Mas torna-se necessário avivar a memória...
- Se houve um caso no Pinto de Magalhães não terá sido com o Champalimaud mas sim com o Belmiro. E não se tratou de cheque careca embora, na época, a famíla PM tenha ficado pouco satisfeita com a actuação do então, ainda rapaz, Belmirinho.
- Com o Champalimaud existiu o caso do cheque mas foi com a compra do Banco Pinto & Sotto Mayor.
A história, aliás, é giríssima e passou-se em 1960. O AC queria comprar uma seguradora para meter lá os seguros de todas as suas empresas e para meter a sua nova menina bonita que era a Siderurgia. Depois de desistir da compra da União (porque os Espírito Santo andaram anos a empatarem-no dizendo que lha vendiam...)
fez uma prospecção e soube que havia uma companhia no Porto, A Confiança, de venda viável. Pertencia a Manuel Henriques Junior, dono de oitenta por cento do Banco Pinto & SottoMayor e seu presidente desde 1943.
(...)era um banco relativamente modesto. Em 1960 tinha somente 45.000 contos de capital e 75.000 contos de reservas e dificuldades em impor-se no mercado.
AC foi ter com Manuel Henriques Júnior à Sede do Banco, na baixa(...). Manuel Henriques, que AC já conhecia, era o maior resineiro português, homem afável e bem apessoado.
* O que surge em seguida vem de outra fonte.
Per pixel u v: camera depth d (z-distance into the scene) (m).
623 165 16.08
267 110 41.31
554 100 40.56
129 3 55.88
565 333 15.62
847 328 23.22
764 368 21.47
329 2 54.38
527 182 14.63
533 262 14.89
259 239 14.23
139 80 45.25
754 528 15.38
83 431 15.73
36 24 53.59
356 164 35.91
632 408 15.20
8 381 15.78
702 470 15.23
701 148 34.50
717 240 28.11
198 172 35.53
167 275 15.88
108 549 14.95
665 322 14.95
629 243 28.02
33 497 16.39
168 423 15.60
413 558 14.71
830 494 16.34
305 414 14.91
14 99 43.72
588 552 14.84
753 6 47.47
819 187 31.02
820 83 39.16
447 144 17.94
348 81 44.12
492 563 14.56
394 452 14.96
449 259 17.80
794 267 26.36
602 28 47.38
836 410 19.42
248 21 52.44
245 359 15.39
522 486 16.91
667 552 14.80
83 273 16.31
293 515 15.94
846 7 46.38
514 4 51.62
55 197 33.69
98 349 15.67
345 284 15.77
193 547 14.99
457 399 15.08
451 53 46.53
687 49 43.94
Quando lhe explicou que queria comprar A Confiança, ele levantou-se, fez um gesto largo e disse-lhe: "Meu querido amigo, faça favor de se sentar na minha cadeira". Perplexo ficou AC. Manuel Henriques pensou que ele ia para comprar o banco. Explicou-lhe, a rir, que não era o caso, só queria a companhia de seguros.
Como se vê, no parágrafo seguinte, já se usava naquela época a tecnica das "empresas em cascata" que Belmiro de Azevedo tão bem utilizou uns anos mais tarde...
O resineiro contrapôs que a companhia pertencia ao Sotto Mayor e, se comprasse o banco, automaticamente ficaria proprietário de A Confiança. AC não vinha preparado para um lance daqueles, nem lhe passava pela cabeça, mas Manuel Henriques insistiu e ficou de estudar o assunto. Levou muito tempo a decidir-se mas, pelo sim pelo não, começou a depositar cada vez mais dinheiro no Sotto Mayor.
Como bom negociante que era AC não mostrou qualquer pressa e nunca mais lá apareceu...
Mas como levou tempo a responder, Manuel Henriques chamou-o em 1960 ao banco e disse-lhe que precisava de uma decisão urgente.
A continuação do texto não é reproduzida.